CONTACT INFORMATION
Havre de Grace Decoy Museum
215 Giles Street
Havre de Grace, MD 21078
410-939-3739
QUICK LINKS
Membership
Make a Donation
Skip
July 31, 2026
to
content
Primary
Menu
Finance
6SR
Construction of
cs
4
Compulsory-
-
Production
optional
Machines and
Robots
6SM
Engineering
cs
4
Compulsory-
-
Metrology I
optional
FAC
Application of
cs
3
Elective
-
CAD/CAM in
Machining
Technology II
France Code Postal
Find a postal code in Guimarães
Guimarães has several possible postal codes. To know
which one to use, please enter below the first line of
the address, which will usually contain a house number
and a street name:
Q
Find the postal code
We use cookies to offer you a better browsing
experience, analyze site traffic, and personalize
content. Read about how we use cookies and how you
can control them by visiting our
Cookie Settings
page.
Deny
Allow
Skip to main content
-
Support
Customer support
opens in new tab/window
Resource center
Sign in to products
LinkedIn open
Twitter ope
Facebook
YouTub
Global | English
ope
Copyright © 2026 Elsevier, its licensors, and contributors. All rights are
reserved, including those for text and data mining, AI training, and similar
* * *
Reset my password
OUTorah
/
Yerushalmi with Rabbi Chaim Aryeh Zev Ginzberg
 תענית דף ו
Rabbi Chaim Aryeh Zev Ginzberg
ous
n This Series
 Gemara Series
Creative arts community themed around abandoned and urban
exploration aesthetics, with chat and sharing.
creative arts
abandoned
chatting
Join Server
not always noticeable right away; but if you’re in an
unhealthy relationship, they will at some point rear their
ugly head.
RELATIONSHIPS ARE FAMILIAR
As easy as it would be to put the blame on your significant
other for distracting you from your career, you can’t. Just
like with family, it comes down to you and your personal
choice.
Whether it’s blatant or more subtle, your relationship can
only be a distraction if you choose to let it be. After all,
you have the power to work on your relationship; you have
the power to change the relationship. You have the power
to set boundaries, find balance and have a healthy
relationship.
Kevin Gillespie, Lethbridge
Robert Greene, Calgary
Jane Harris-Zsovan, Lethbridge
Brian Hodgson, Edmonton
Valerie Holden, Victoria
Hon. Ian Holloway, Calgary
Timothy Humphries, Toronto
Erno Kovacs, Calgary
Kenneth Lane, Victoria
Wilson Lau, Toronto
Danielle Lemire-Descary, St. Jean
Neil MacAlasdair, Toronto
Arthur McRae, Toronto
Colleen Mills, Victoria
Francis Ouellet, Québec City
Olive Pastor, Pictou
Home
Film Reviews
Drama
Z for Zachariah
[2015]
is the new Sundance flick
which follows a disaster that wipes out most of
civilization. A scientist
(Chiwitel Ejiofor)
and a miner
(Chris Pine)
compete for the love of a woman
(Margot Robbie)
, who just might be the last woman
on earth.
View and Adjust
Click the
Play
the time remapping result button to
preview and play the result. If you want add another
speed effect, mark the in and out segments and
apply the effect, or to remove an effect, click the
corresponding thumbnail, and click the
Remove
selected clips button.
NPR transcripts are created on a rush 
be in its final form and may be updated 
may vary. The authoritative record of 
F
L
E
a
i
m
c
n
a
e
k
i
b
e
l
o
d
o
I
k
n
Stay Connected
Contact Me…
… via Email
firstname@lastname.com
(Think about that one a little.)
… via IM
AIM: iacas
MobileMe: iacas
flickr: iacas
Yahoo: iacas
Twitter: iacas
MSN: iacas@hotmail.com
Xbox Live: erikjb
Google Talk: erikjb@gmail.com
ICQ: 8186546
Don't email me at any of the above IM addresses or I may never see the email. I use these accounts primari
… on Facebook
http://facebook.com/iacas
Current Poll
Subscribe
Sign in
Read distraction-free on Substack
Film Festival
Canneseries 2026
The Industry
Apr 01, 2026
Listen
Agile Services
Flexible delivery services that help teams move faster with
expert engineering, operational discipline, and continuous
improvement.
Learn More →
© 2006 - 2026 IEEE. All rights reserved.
---
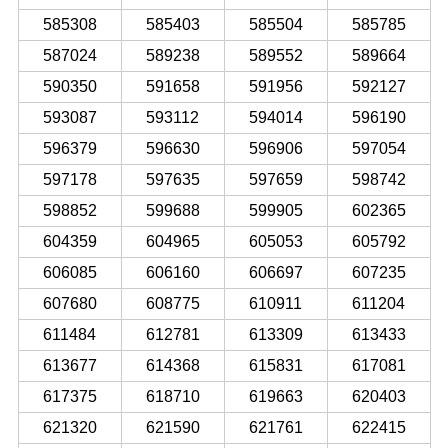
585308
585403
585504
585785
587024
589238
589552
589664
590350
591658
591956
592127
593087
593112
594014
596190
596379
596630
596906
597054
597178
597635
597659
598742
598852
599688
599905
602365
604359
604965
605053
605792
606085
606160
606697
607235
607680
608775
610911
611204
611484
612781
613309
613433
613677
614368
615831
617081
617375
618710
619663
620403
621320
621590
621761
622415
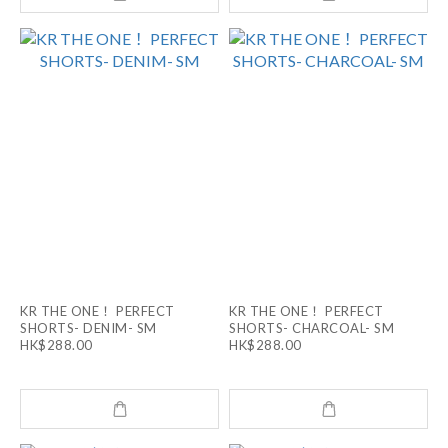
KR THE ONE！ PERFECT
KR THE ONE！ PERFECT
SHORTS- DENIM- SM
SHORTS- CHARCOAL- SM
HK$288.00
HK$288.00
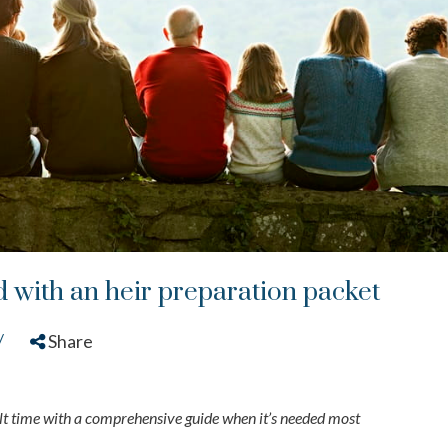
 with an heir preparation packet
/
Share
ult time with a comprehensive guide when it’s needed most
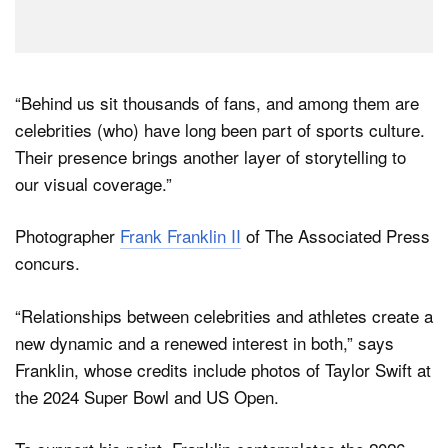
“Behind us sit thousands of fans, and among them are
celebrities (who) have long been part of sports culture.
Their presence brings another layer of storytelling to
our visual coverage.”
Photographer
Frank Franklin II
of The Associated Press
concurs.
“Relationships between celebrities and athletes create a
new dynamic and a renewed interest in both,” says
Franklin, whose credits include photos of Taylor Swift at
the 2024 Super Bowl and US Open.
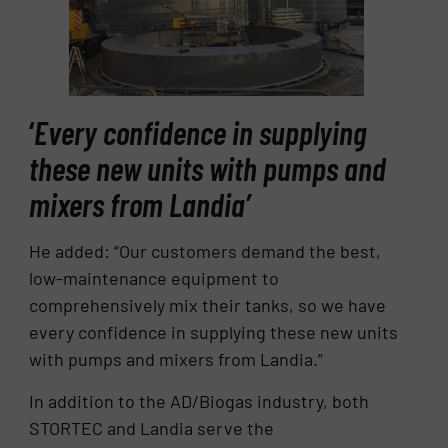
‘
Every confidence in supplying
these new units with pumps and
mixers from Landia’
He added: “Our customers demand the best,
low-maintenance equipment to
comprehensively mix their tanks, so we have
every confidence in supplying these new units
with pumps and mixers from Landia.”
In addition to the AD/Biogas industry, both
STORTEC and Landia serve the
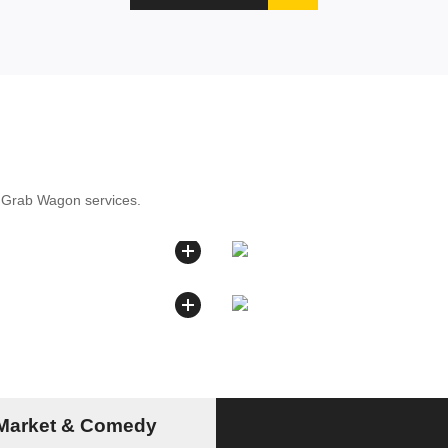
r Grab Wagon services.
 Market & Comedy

INSTRUCTION
Every line that contains the string "both" should be copied from the records.

YOUR SOLUTION
new dynamic and a renewed interest in both,” says
In addition to the AD/Biogas industry, both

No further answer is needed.